## Task prompt
Each line that contains "Germany" needs to be copied from the listing.

[Material for the task Boundary: Start]

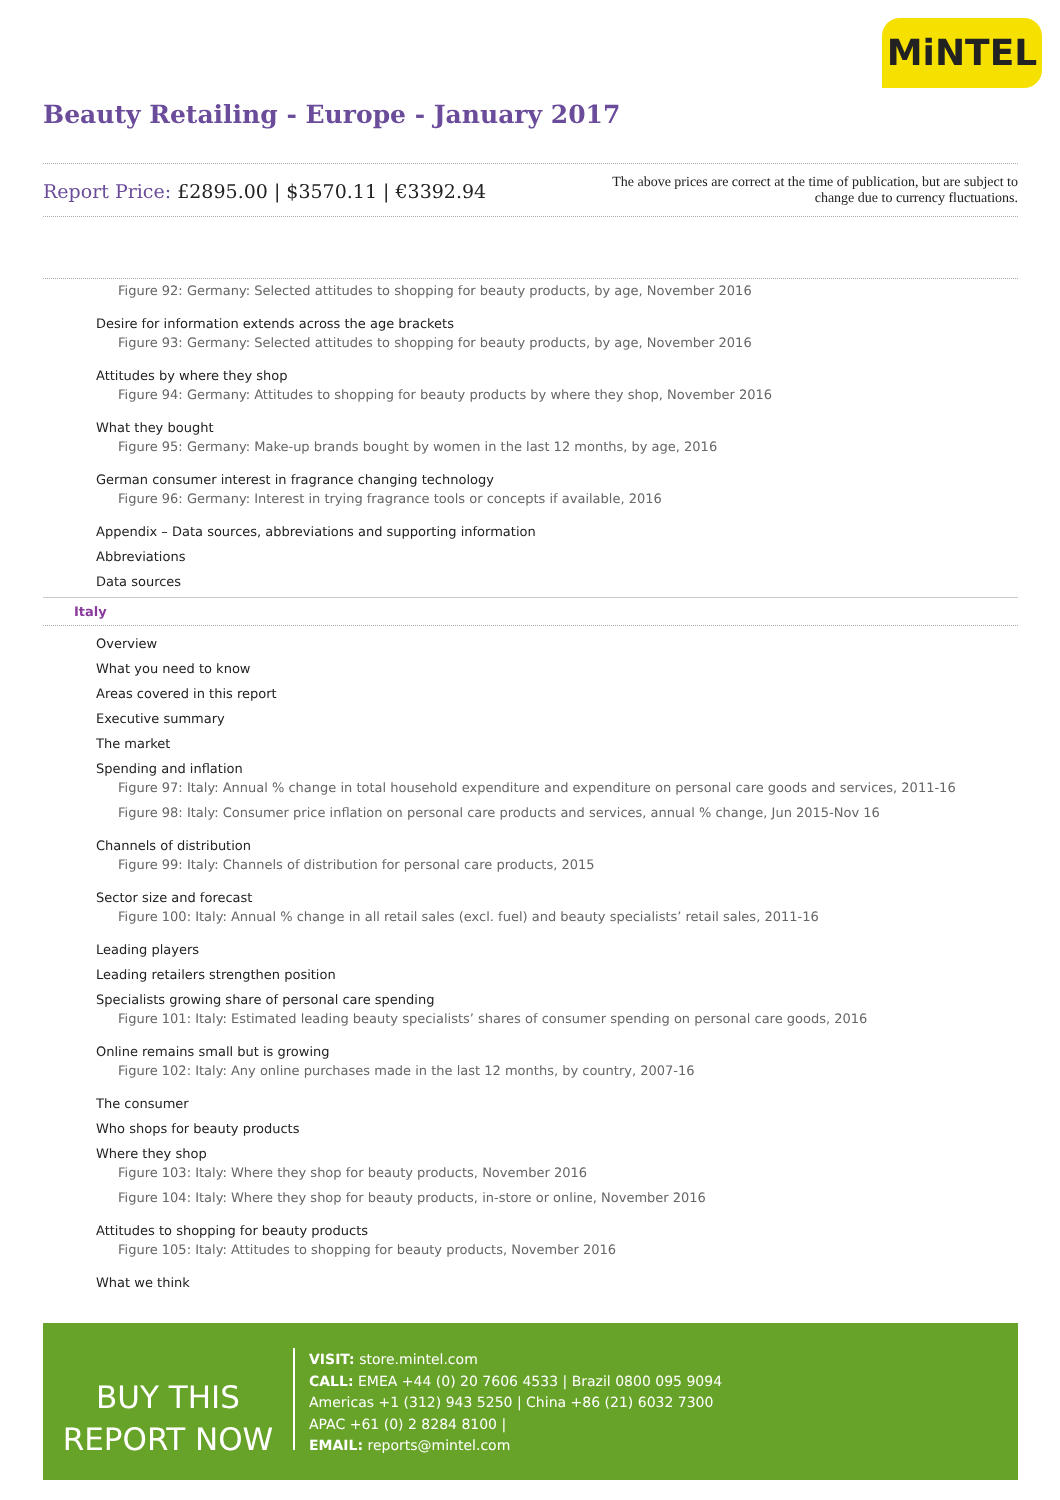MiNTEL
Beauty Retailing - Europe - January 2017
Report Price: £2895.00 | $3570.11 | €3392.94
The above prices are correct at the time of publication, but are subject to
change due to currency fluctuations.
Figure 92: Germany: Selected attitudes to shopping for beauty products, by age, November 2016
Desire for information extends across the age brackets
Figure 93: Germany: Selected attitudes to shopping for beauty products, by age, November 2016
Attitudes by where they shop
Figure 94: Germany: Attitudes to shopping for beauty products by where they shop, November 2016
What they bought
Figure 95: Germany: Make-up brands bought by women in the last 12 months, by age, 2016
German consumer interest in fragrance changing technology
Figure 96: Germany: Interest in trying fragrance tools or concepts if available, 2016
Appendix – Data sources, abbreviations and supporting information
Abbreviations
Data sources
Italy
Overview
What you need to know
Areas covered in this report
Executive summary
The market
Spending and inflation
Figure 97: Italy: Annual % change in total household expenditure and expenditure on personal care goods and services, 2011-16
Figure 98: Italy: Consumer price inflation on personal care products and services, annual % change, Jun 2015-Nov 16
Channels of distribution
Figure 99: Italy: Channels of distribution for personal care products, 2015
Sector size and forecast
Figure 100: Italy: Annual % change in all retail sales (excl. fuel) and beauty specialists’ retail sales, 2011-16
Leading players
Leading retailers strengthen position
Specialists growing share of personal care spending
Figure 101: Italy: Estimated leading beauty specialists’ shares of consumer spending on personal care goods, 2016
Online remains small but is growing
Figure 102: Italy: Any online purchases made in the last 12 months, by country, 2007-16
The consumer
Who shops for beauty products
Where they shop
Figure 103: Italy: Where they shop for beauty products, November 2016
Figure 104: Italy: Where they shop for beauty products, in-store or online, November 2016
Attitudes to shopping for beauty products
Figure 105: Italy: Attitudes to shopping for beauty products, November 2016
What we think
BUY THIS
REPORT NOW
VISIT: store.mintel.com
CALL: EMEA +44 (0) 20 7606 4533 | Brazil 0800 095 9094
Americas +1 (312) 943 5250 | China +86 (21) 6032 7300
APAC +61 (0) 2 8284 8100 |
EMAIL: reports@mintel.com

[Material for the task Boundary: End]

## Solution
Figure 92: Germany: Selected attitudes to shopping for beauty products, by age, November 2016
Figure 93: Germany: Selected attitudes to shopping for beauty products, by age, November 2016
Figure 94: Germany: Attitudes to shopping for beauty products by where they shop, November 2016
Figure 95: Germany: Make-up brands bought by women in the last 12 months, by age, 2016
Figure 96: Germany: Interest in trying fragrance tools or concepts if available, 2016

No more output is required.